Japonya'nın ekonomik gelişimi, kapitalist gelişimin daha yüksek aşamalarında kârlılık ve birikim eğilimlerini bağlayan yapısal bağlantıları doğruluyor.

ZOMBİ SÜPERSTARA KARŞI

Aynı hikaye İngiltere için de geçerlidir. Yazarlar oradaki kâr oranının 1760'a kadar olan bir ölçüsünü sağlıyor.

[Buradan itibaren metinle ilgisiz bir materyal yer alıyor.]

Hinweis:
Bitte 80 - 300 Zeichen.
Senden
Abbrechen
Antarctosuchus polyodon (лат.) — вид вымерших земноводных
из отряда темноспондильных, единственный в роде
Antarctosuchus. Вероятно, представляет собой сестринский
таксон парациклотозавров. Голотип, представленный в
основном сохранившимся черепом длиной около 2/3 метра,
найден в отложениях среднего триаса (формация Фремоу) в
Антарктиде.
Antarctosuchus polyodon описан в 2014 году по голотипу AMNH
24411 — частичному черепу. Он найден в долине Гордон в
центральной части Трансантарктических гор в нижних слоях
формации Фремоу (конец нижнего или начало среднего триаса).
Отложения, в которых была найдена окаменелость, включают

Benzer bir şeyi “Dünya Krizde” adlı kitabımın İngiltere'nin kâr oranıyla ilgili bölümünde yapmıştım.
Mejorado ve Roman ayrıca, ABD'nin en büyük şirketleri ile kârsız 'zombi' şirketler (yazılarımda sıklıkla atıfta bulunurum) arasındaki geniş kârlılık farkının, kurumsal piramidin tepesindeki şirketler tarafından uygulanan tekel gücünün sonucu olduğu fikrini reddeder:

“Aksine, bu, üstün rekabet güçlerinin ve pazar payını ele geçirmek için sürekli devam eden yarıştaki başarılarının bir kanıtıdır. Bir ucunda süperstar firmalar ve diğer ucunda zombiler bulunan 'ikili' ekonomideki kârlılık farkını, Stiglitz ve Mazzucato gibi liberal eleştirmenlerin ısrar ettiği gibi tekel gücünün kanıtı olarak değil, rekabetin savaş olarak yorumluyoruz."